§ Document section

=-=-=

It seems to run like never before, idles great, tears off down the road, only thing slightly weird is it seems to back down slower when throttle is closed.

Guess if it's running, check the plugs once in awhile, see what's going on in there, and ride it until the old amp fails, and get a Dyna?
 
I havs no F mark.Rotating,first comes the Z them 8 teeth later comes the S then two teeth later comes the OT.I believe that the Z is the full advance mark.I have a Hall unit,don't know about weights.I think I'll fiddle with the timing btwn the "S" and the OT.How about the dual plug Hall unit from Motorrad Elektrik,any experence with that unit?
F=Z = full advance -- BMW changed the letter somewhere along the years ...

=-=-=

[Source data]
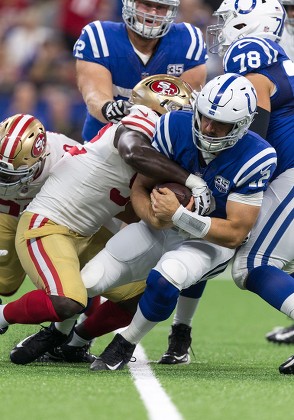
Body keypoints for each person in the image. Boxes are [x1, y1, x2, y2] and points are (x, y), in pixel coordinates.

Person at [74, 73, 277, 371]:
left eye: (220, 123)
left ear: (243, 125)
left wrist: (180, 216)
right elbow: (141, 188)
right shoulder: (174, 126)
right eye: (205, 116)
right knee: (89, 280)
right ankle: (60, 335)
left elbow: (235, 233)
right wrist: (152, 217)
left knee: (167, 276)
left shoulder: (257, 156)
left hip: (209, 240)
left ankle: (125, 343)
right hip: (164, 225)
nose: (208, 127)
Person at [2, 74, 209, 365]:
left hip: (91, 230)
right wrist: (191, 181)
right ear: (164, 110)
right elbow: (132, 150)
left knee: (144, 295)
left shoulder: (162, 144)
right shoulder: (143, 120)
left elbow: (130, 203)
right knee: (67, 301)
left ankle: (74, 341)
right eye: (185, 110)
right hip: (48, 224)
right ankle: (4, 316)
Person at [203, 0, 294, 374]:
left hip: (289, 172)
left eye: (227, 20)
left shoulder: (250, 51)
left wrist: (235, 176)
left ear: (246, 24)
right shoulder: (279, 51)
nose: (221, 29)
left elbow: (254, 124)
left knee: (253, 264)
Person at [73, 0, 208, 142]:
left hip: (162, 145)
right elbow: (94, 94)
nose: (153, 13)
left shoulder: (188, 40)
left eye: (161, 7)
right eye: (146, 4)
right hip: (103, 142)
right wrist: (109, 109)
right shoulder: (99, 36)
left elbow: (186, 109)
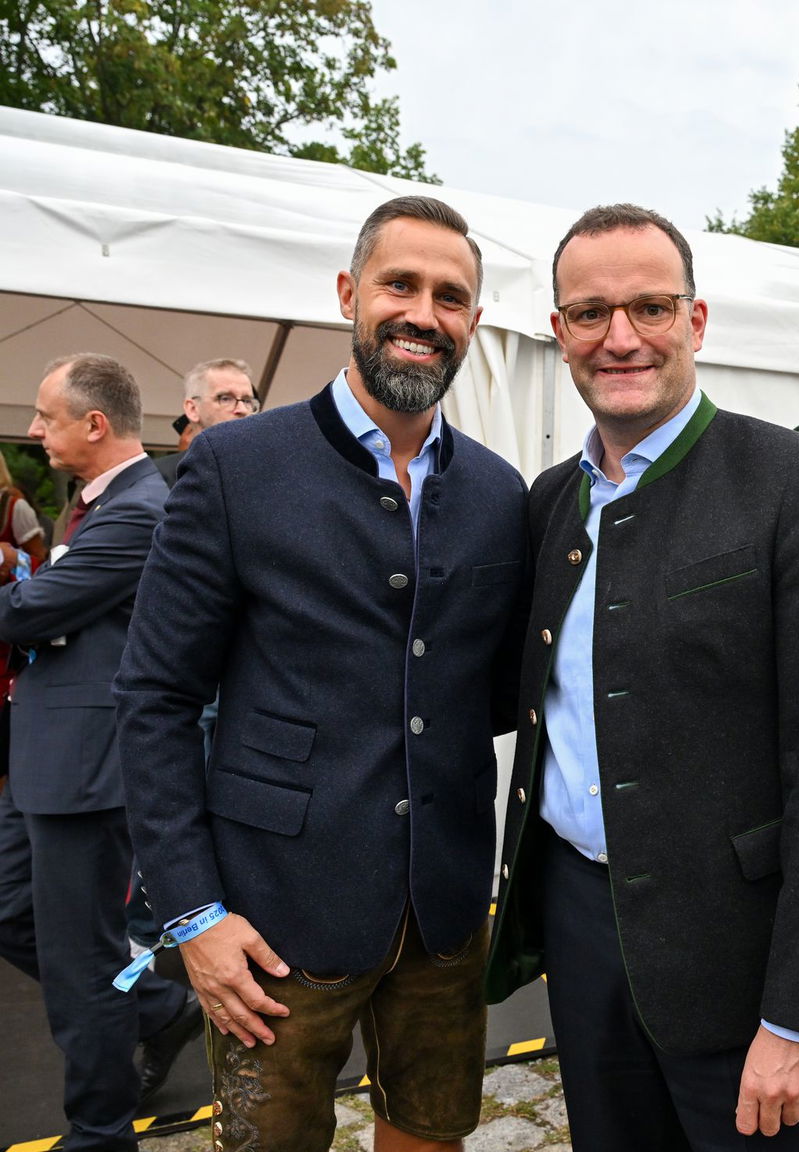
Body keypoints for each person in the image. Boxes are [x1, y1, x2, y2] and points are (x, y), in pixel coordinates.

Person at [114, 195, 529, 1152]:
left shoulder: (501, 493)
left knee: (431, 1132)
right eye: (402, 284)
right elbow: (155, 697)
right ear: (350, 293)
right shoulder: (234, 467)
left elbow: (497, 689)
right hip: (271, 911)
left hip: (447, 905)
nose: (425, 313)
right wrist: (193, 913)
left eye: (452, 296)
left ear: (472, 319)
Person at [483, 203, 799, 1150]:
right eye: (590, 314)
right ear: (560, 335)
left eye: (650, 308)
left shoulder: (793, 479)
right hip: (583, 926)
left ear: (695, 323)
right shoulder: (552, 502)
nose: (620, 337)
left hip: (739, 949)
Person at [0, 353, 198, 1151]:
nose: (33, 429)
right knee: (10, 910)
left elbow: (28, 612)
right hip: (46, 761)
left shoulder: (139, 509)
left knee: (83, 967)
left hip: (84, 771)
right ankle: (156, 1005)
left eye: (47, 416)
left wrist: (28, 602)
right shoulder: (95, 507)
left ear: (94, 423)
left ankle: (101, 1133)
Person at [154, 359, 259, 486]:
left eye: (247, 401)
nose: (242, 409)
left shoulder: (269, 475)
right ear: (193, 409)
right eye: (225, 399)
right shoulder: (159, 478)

=-=-=

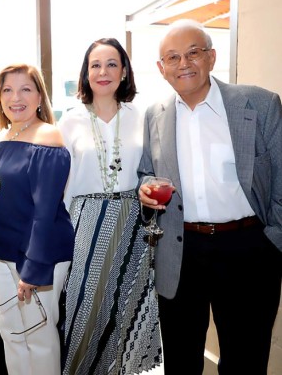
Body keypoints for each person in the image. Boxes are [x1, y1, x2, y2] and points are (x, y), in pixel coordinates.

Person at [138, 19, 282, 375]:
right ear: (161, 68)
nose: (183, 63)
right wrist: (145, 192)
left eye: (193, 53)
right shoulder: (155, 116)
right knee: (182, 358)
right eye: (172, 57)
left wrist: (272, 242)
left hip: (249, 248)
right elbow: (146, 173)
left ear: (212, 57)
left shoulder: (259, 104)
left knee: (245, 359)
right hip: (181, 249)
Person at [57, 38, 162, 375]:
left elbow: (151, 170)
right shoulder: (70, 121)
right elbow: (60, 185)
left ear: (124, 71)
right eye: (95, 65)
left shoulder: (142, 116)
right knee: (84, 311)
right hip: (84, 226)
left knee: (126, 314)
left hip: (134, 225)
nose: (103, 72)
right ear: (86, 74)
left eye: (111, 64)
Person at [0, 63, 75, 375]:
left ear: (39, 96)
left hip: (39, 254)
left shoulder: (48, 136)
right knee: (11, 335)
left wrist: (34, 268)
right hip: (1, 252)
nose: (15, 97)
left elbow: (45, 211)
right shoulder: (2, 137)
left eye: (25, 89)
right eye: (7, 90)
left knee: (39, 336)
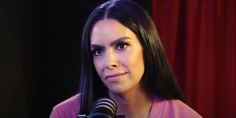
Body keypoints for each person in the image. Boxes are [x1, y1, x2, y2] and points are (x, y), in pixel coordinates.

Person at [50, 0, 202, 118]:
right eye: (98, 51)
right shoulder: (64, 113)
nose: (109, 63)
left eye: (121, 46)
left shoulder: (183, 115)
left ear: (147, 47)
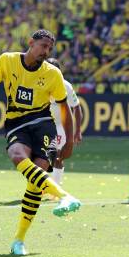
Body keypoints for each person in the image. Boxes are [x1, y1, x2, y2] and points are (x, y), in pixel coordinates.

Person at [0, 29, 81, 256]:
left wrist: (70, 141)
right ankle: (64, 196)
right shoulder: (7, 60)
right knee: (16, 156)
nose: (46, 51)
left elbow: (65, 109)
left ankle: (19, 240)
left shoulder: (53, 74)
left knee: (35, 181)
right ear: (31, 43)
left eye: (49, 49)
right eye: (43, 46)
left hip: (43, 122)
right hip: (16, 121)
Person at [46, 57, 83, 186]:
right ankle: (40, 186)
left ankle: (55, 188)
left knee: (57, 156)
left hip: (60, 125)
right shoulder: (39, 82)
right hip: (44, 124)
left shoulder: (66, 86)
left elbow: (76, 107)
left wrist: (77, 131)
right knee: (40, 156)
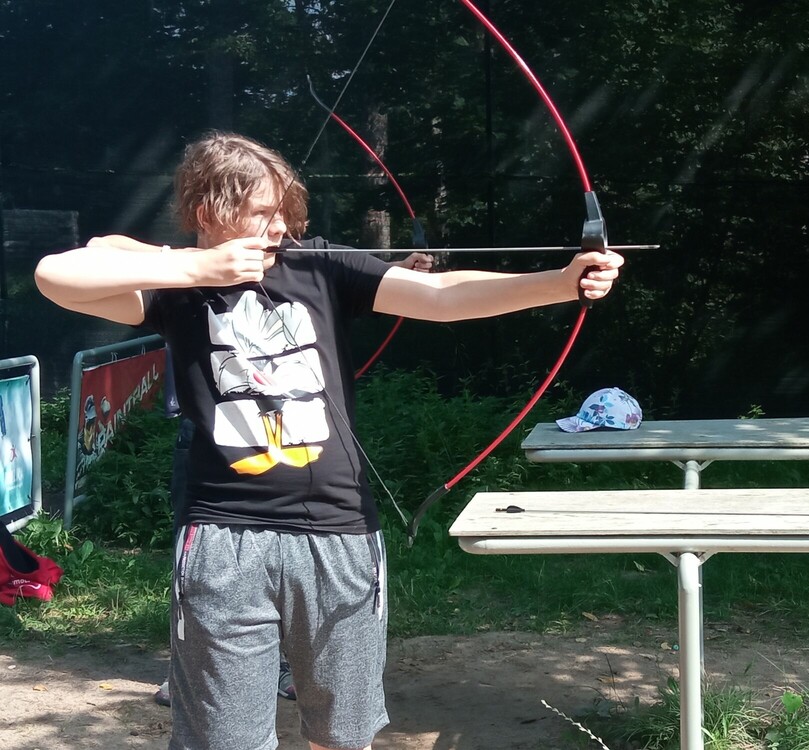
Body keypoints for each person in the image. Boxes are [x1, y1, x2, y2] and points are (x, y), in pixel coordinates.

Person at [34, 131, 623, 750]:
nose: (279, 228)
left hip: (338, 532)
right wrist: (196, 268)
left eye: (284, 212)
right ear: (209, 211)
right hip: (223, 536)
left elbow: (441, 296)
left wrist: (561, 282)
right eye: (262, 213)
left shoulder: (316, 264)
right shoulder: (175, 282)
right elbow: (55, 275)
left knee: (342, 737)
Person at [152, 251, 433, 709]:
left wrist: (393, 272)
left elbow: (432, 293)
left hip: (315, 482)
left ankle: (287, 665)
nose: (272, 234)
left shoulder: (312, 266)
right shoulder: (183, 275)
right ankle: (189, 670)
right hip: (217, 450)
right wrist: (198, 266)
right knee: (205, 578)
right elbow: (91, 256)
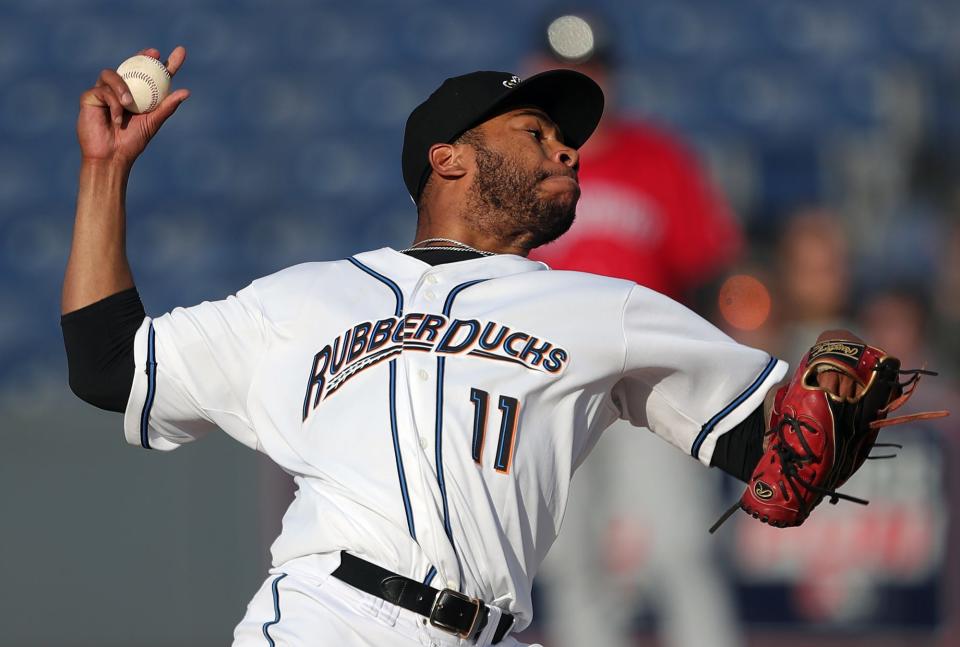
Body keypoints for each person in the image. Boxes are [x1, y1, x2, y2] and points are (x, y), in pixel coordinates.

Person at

=-=-=

§ Action item
Answer these questions from the ignition timing discussion:
1. What does the first post call slightly weird about how the engine runs?
2. How many teeth after the Z does the S mark come?
3. According to the last post, which letter is the same as Z?

§ Completed task
1. The engine seems to back down slower when the throttle is closed.
2. Eight teeth.
3. F.